When I had Chloe I was 29. I had finished med school and a 3 year residency. I read the "books" as well. The "books" all said that a newborn could sleep 23 hours/ day.
By the second week I was thinking I had read the "books" wrong. I was sure they meant that newborns could stay awake 23 hours/day.
My plan was that I'd come home from the hospital..breast-feed..and put the baby down for the 3 hours that the "books" said she would sleep. During this time I was going to study for my boards.
HELLO...WAKE UP...REALITY CHECK... Chloe cried all day long. I cried all day long. I nursed all day long.
When night would come, I cried because everyone else in the world was going to bed. I was stuck with a baby that cried and wouldn't sleep.

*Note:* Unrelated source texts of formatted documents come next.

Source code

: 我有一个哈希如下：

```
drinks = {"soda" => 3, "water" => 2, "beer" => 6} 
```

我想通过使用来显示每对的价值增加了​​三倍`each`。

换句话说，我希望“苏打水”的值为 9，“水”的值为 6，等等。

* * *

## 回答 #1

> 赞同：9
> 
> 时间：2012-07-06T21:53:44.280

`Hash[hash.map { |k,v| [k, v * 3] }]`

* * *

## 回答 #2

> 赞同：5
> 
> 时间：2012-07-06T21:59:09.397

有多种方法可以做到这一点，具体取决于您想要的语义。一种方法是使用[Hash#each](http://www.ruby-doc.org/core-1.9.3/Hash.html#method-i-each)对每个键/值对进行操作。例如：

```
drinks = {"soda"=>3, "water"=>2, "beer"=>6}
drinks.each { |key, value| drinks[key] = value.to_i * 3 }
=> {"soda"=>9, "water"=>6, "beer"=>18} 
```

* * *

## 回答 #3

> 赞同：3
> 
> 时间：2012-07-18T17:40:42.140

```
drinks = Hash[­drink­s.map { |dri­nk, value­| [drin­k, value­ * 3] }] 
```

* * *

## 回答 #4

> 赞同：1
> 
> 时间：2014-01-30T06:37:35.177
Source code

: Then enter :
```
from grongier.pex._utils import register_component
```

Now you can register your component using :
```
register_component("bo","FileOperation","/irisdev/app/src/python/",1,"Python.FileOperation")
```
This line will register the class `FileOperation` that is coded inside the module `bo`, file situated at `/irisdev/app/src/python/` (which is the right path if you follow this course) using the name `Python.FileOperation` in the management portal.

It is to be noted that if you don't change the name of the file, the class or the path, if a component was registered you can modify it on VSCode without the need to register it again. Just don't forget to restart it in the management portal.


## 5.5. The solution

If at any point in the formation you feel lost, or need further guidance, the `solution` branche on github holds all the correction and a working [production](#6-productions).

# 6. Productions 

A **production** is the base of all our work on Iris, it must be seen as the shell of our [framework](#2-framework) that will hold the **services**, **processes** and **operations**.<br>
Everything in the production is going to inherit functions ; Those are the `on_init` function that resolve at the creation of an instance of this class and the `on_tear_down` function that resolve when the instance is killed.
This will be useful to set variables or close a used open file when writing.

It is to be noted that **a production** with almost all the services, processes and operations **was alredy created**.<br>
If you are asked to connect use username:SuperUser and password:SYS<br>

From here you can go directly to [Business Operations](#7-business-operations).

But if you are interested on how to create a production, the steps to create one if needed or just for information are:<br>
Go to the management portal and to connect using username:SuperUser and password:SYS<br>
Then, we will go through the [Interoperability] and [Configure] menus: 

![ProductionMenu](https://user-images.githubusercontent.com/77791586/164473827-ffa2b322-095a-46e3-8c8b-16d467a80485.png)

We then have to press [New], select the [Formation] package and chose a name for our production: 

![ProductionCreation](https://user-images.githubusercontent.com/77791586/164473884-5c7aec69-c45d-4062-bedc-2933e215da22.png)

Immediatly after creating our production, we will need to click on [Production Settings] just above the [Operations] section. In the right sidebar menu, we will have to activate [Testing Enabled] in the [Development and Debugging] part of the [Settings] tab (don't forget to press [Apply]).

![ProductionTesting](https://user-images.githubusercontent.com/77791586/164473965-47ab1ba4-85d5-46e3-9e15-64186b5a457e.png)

There was no Comcast, On Demand or TIVO at my house. I didn't even have a TV in my bedroom.
I slept in 15 min stretches...studied for my boards...breast fed ( because I didn't want to be the only pediatrician in the world that didn't breast feed) and CRIED.
Coffee commercials made me cry...hearing ACDC on the NON satellite radio made me cry...Hallmark cards made me cry...washing dishes made me cry....watering the plants made me cry.....
Prior to having Chloe I didn't cry much.
I remember thinking..." Why in the world would people reproduce?".
How could women come into my office with 4 kids looking happy and well adjusted?
By the 3rd week of this torment....I decided that I wasn't normal and neither was Chloe.
I took her to a Doc that said..." She has colic...run a vacuum cleaner or a hairdryer."
I was thinking that 20 Dirt Devils and 2 million hairdryers wouldn't fix our problems.
Thank God for my stepdad who was a neonatologist for many years. I left Chloe with him to go get ice cream. When I returned he said...."This baby has reflux."
We went to Pittsburgh Children's GI Department. They gave her medicine and diagnosed her with milk protein allergy. I was able to nurse her as long as I didn't have dairy in my diet.
Within weeks she was a happy and content baby.
I started loving to nurse her.
I studied for my boards and passed.
I began to enjoy my baby girl.
Being a first time mom is the scariest thing I've EVER done. I had just finished a residency in which I would do spinal taps and femoral lines and intubations on infants and children of all ages. When I brought Chloe home...I had to have my mom come over to give her a bath because I was too nervous to do it.
I decided then that I would never mince words with first time parents. I want parents to know that babies are amazing...but do not usually follow the "rule book". I don't ever look at a first time parent with a fussy kid and say ," Oh, that's just colic...It will get better eventually."
Find a pediatrician that listens and can sort out what is going on with your newborn.
That 6-8 weeks that most parents have to be with their baby before they go back to work should not be miserable.
I know...I kept on reproducing!! Each time with a little more experience and knowledge that the "books" didn't teach me.